DARBE girişiminin beyin takımının yargılandığı Akıncı Üssü davasının birinci haftası gösterdi ki...
Video, fotoğraf görüntüleri, telsiz-telefon konuşmaları, tanık ifadeleriyle ilişkilerini ve darbe çabasını açıkça ortaya koyan iddianame ile her şey ortada...
Ancak 486 kişinin yargılandığı davada bir haftada 4 kişinin dinlenebilmiş olması gösteriyor ki sadece savunma aşaması dahi iki yılı aşacak...
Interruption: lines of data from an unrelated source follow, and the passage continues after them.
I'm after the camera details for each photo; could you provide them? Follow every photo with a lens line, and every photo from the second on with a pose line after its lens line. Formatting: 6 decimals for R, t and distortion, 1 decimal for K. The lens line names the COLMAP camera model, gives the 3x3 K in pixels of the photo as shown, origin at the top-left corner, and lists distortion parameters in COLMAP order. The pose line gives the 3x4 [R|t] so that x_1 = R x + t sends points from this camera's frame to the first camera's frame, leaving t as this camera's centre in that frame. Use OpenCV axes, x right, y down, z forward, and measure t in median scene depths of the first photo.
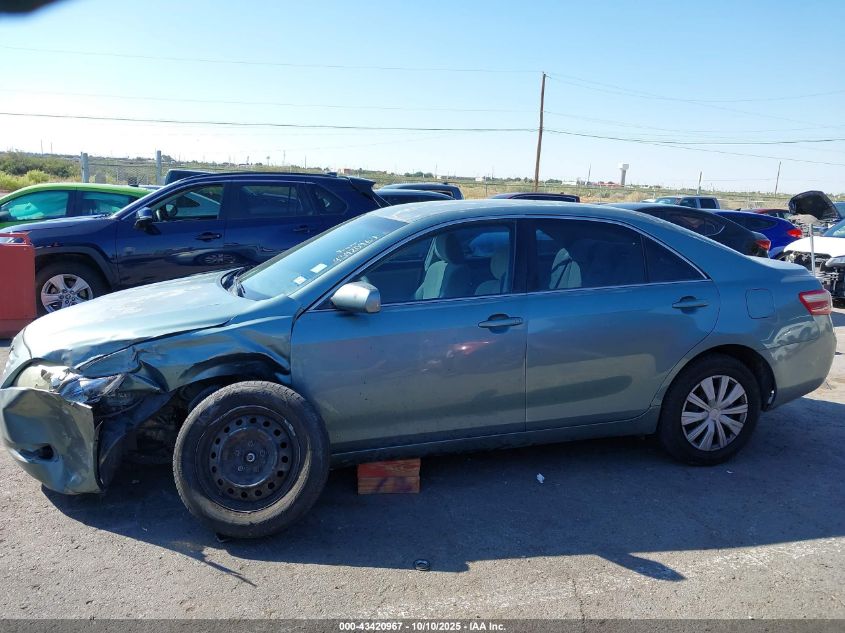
lens RADIAL K [[670.1, 0, 422.5], [0, 670.1, 316.5], [0, 0, 1]] dist [0.004413, -0.002454]
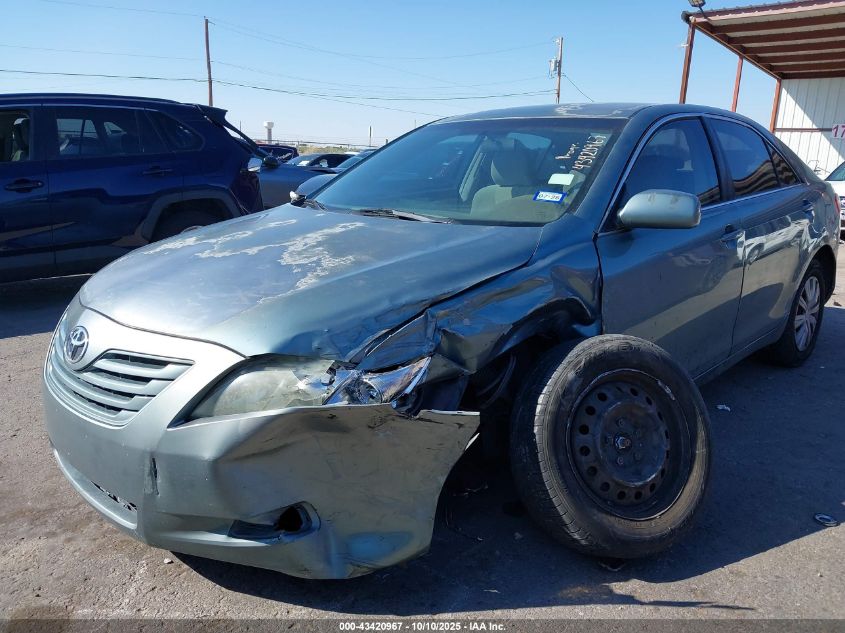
lens RADIAL K [[670.1, 0, 422.5], [0, 670.1, 316.5], [0, 0, 1]] dist [0.004413, -0.002454]
pose [[0.875844, -0.132991, 0.463908, -0.744729], [0.105757, 0.990806, 0.084374, -0.001130], [-0.470863, -0.024837, 0.881856, 0.484047]]
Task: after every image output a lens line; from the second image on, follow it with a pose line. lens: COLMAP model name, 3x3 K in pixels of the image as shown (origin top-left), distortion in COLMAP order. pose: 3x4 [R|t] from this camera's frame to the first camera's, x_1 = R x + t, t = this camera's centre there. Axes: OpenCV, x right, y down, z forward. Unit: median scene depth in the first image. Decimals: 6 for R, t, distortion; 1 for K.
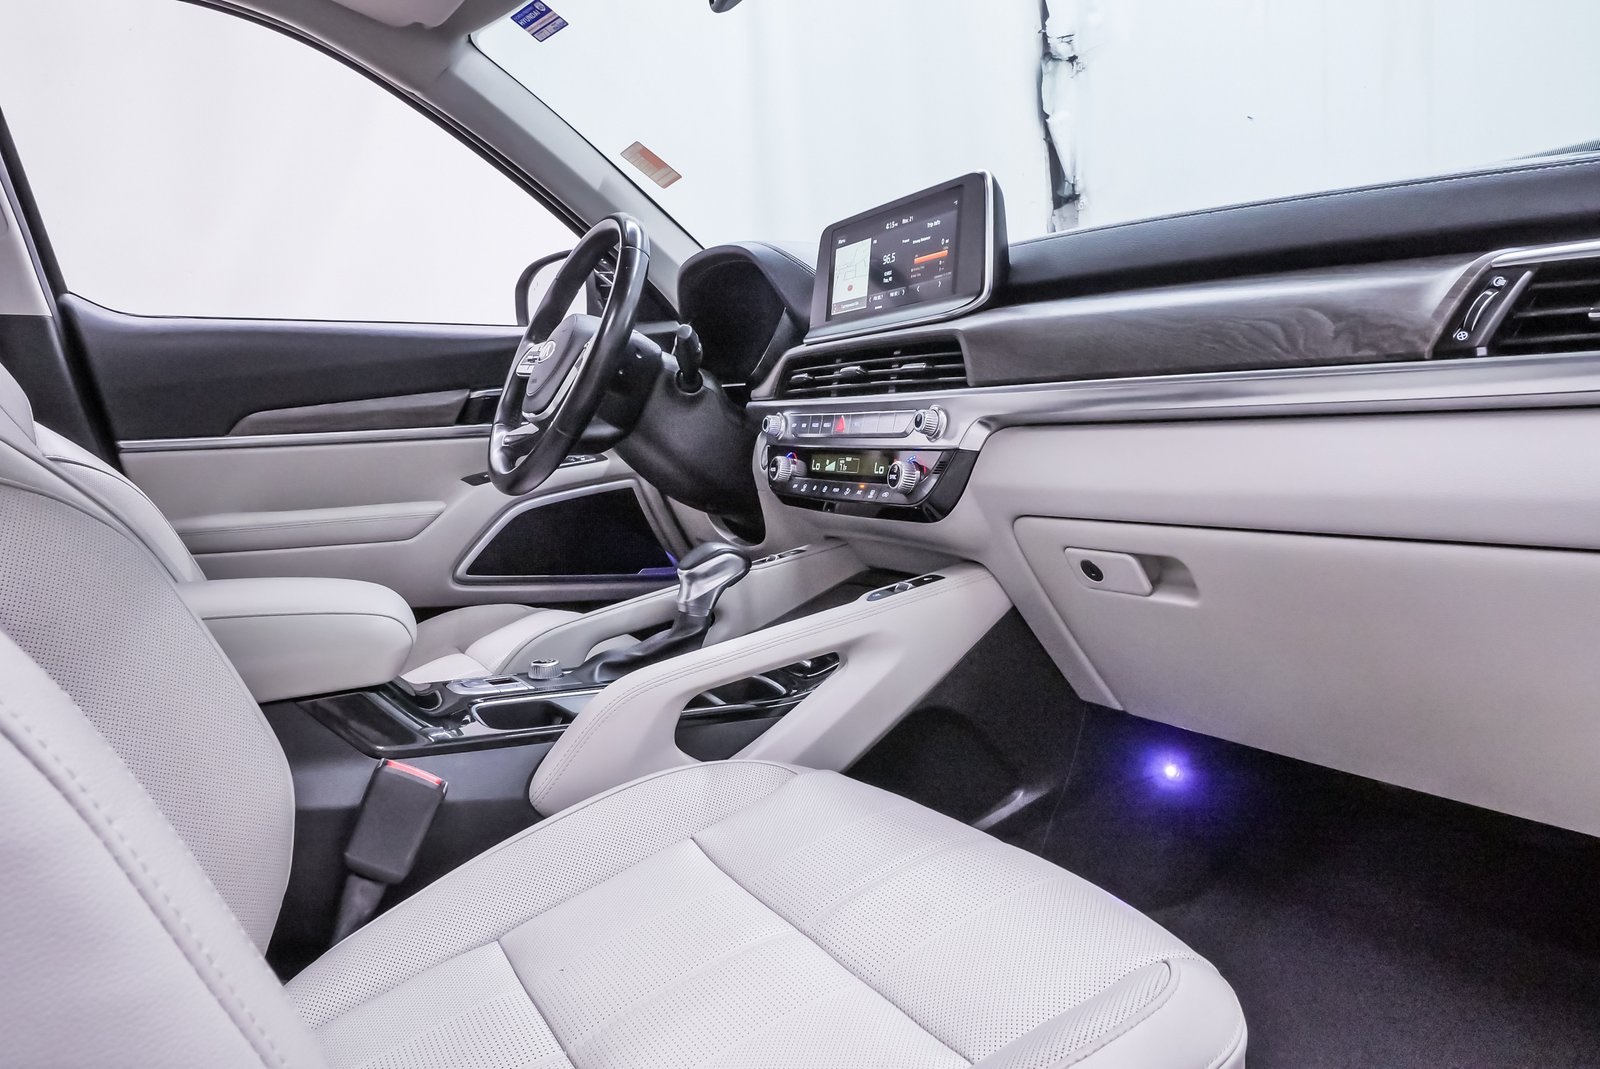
lens RADIAL K [[1161.7, 0, 810.5], [0, 1161.7, 532.4], [0, 0, 1]] dist [-0.050134, 0.020613]
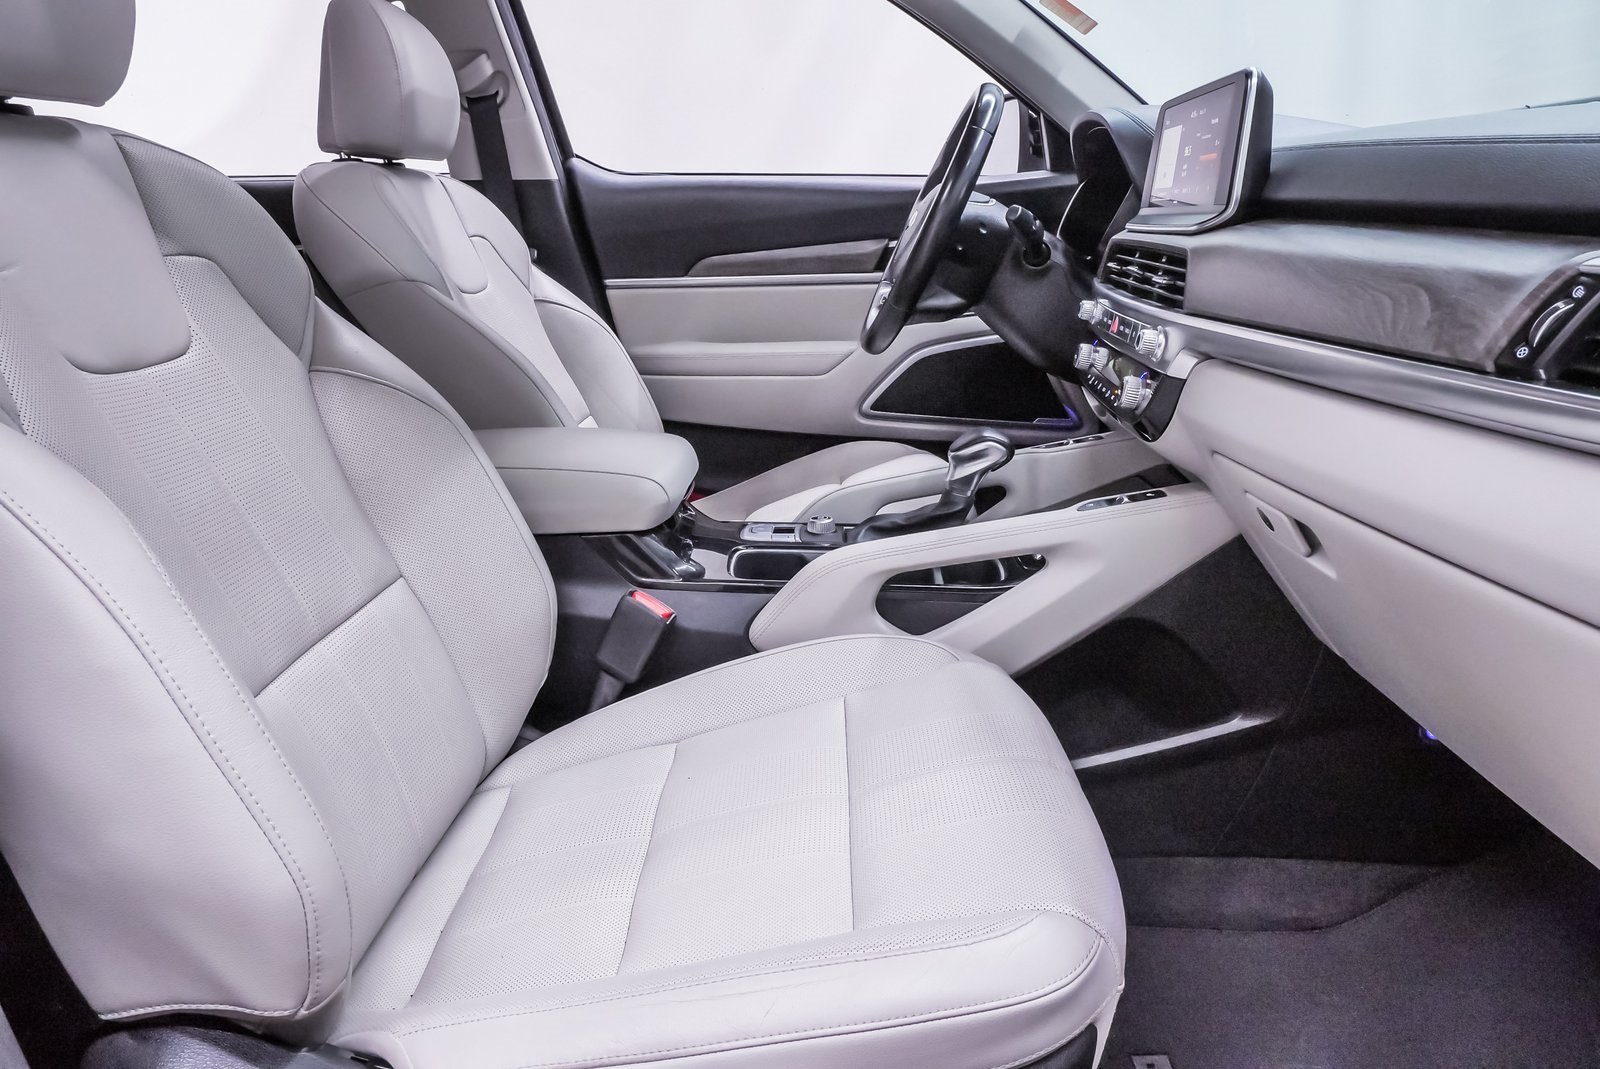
lens RADIAL K [[1161.7, 0, 800.4], [0, 1161.7, 529.1], [0, 0, 1]] dist [-0.050134, 0.020613]
pose [[0.861392, 0.152346, -0.484556, 0.311248], [-0.062497, 0.978501, 0.196544, -0.102333], [0.504081, -0.139018, 0.852394, -0.004346]]
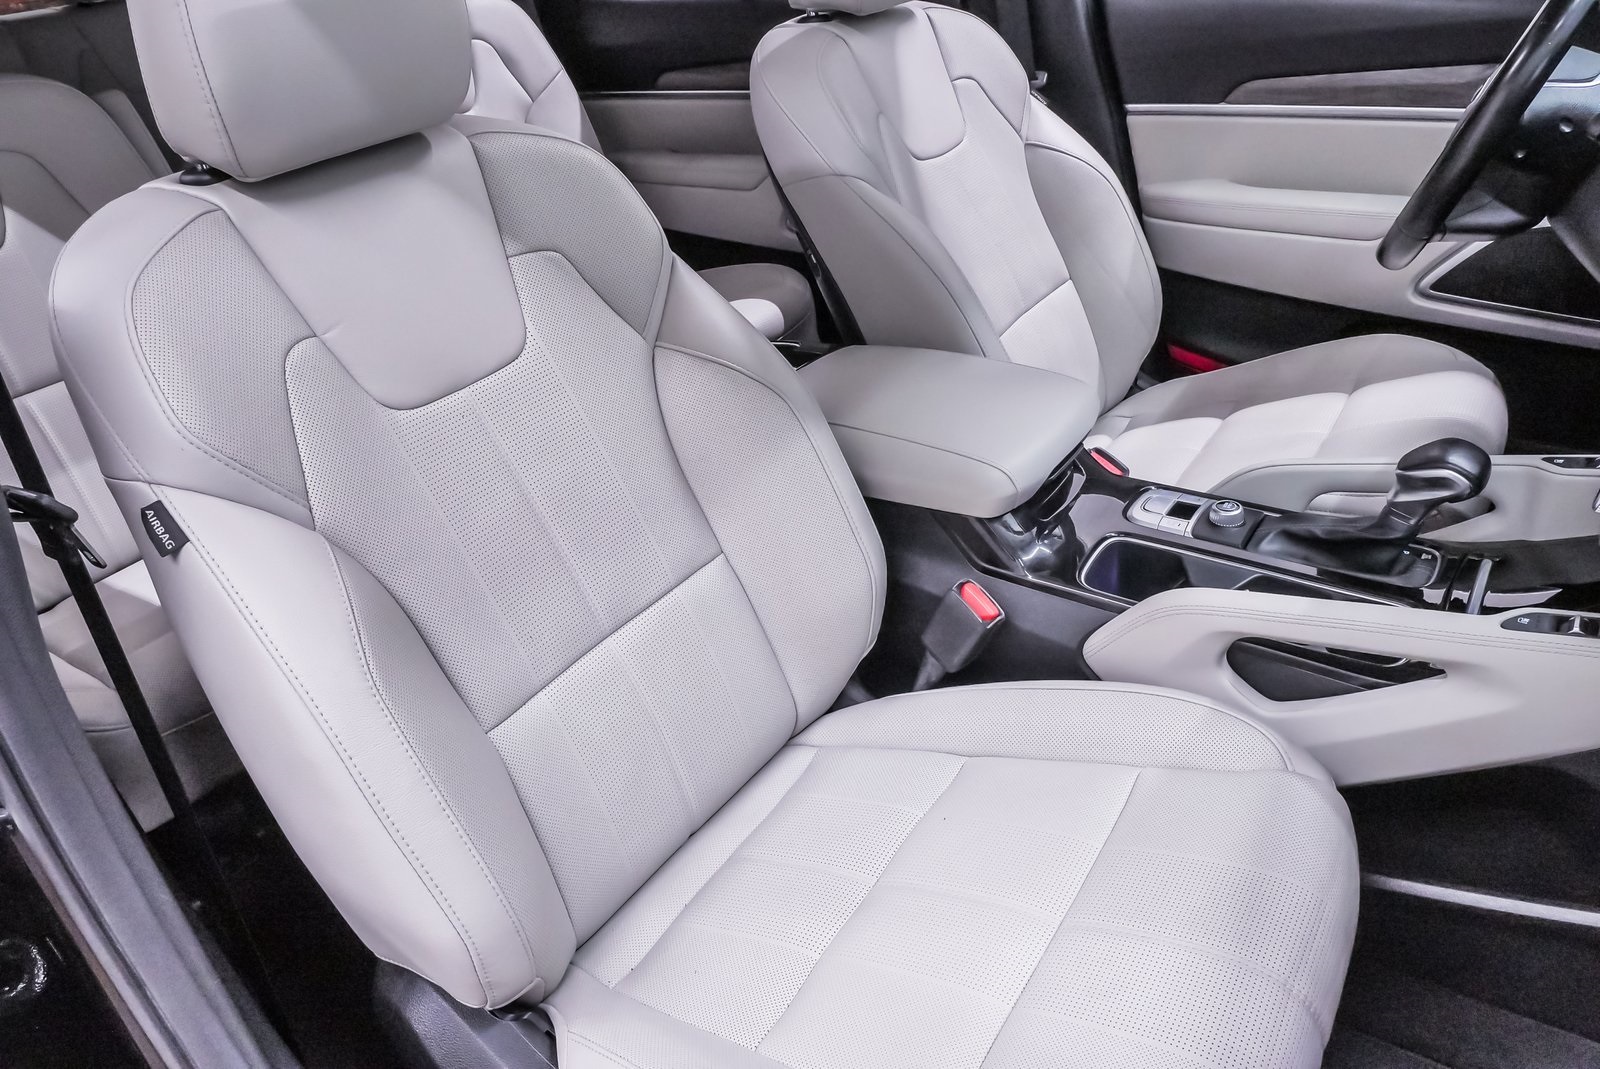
lens RADIAL K [[1161.7, 0, 801.0], [0, 1161.7, 527.0], [0, 0, 1]] dist [-0.050134, 0.020613]
pose [[0.464511, 0.422105, -0.778497, 0.366196], [-0.009174, 0.881340, 0.472393, -0.326110], [0.885520, -0.212290, 0.413265, 0.261774]]
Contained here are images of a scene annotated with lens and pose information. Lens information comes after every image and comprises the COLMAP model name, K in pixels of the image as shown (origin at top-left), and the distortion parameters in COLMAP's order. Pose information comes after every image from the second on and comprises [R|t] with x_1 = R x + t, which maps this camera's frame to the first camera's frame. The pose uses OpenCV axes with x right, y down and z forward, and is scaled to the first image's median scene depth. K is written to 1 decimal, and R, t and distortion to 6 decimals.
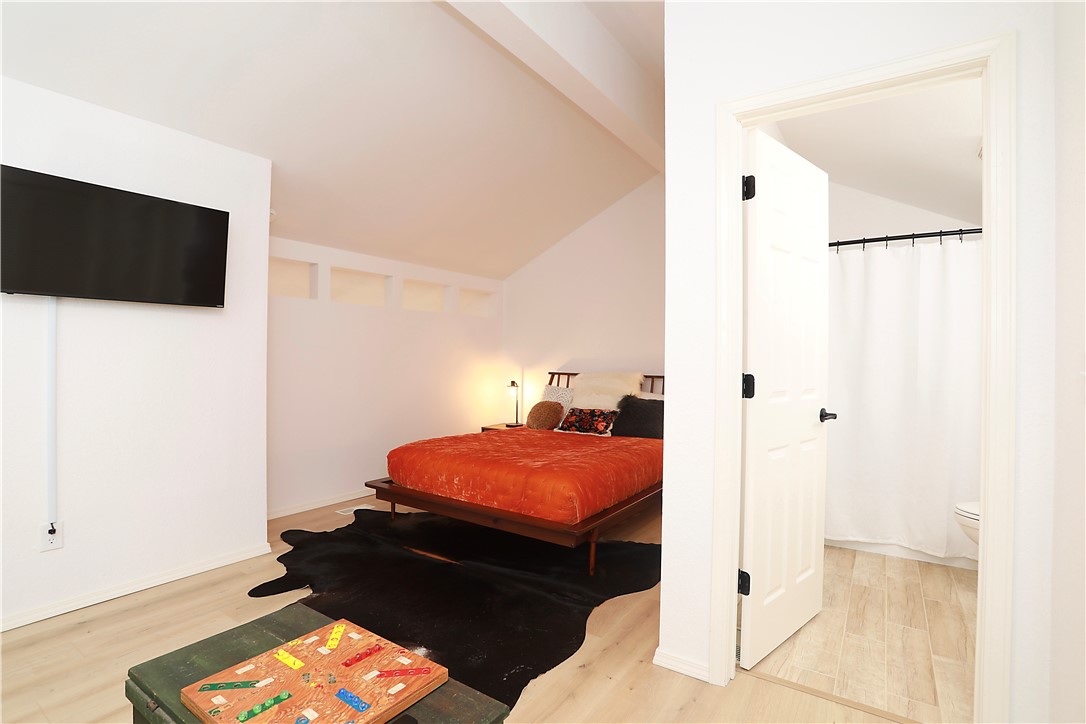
lens RADIAL K [[526.8, 0, 540.1], [0, 526.8, 356.6], [0, 0, 1]] dist [-0.073453, 0.031513]
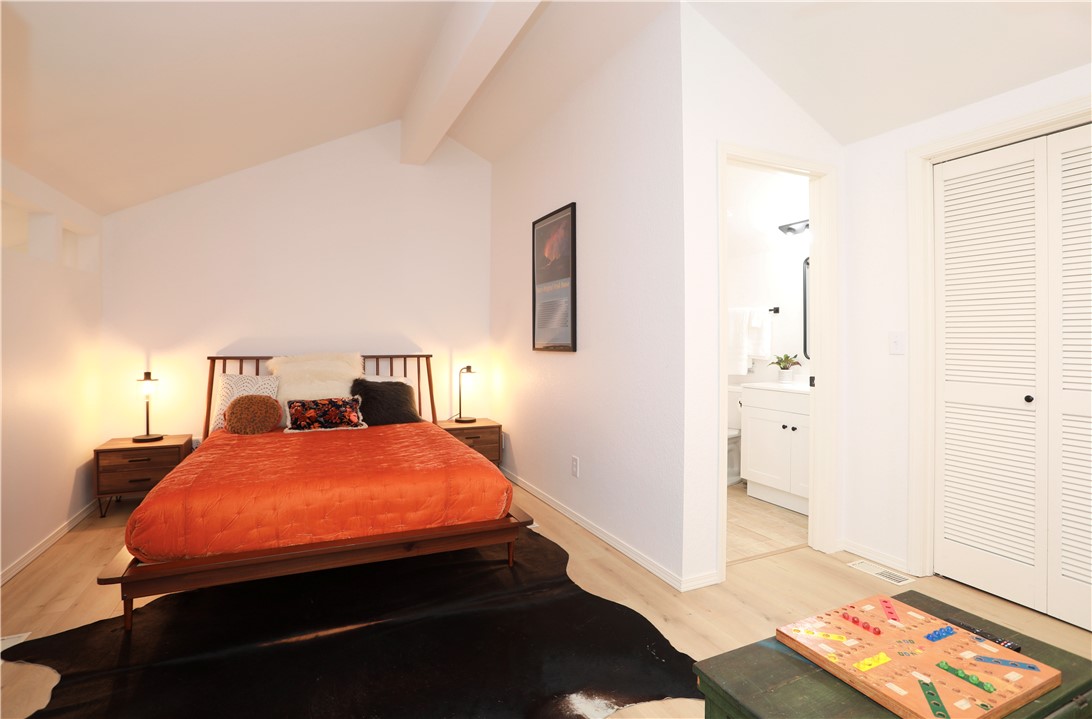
lens RADIAL K [[540.6, 0, 546.1], [0, 540.6, 331.1], [0, 0, 1]] dist [-0.067737, 0.022370]
pose [[0.523874, 0.000278, 0.851795, -0.457059], [0.002631, 0.999995, -0.001945, -0.004336], [-0.851791, 0.003260, 0.523871, 0.283924]]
Buna neden, savunmaları yapan sanıkların profesyonel eğitim almış bir tavırla kendisine soru soran avukatları sorgular hale çeviren taktiklerinin getirdiği süre uzaması değil...
Örgütün asker-sivil ilişkilerinin farklı bir emir-komuta sistemine sahip olması da bir yana...
Süreyi uzatan adil yargılama sisteminin getirdiği zorunluluk...
Sanıklar hukukun olmazsa olmaz kuralını iyi bildiği için, aynaya bakıyor gibi önünde duran görüntüsünü inkâr ederek, ortamı gererken, izleyenlerin de sinir sistemine oynayıp çoğu kez gerilimi körükledi.
Bir nevi, “Adil yargılama olmadı” gerekçesini üretmek için AİHM’ye altyapı hazırlama çabası sergiledi.
BAŞKANIN İSYANI
Müşteki taraf da sinir sistemine hâkim olamadığı için bu taktiği çoğu zaman fark edemedi.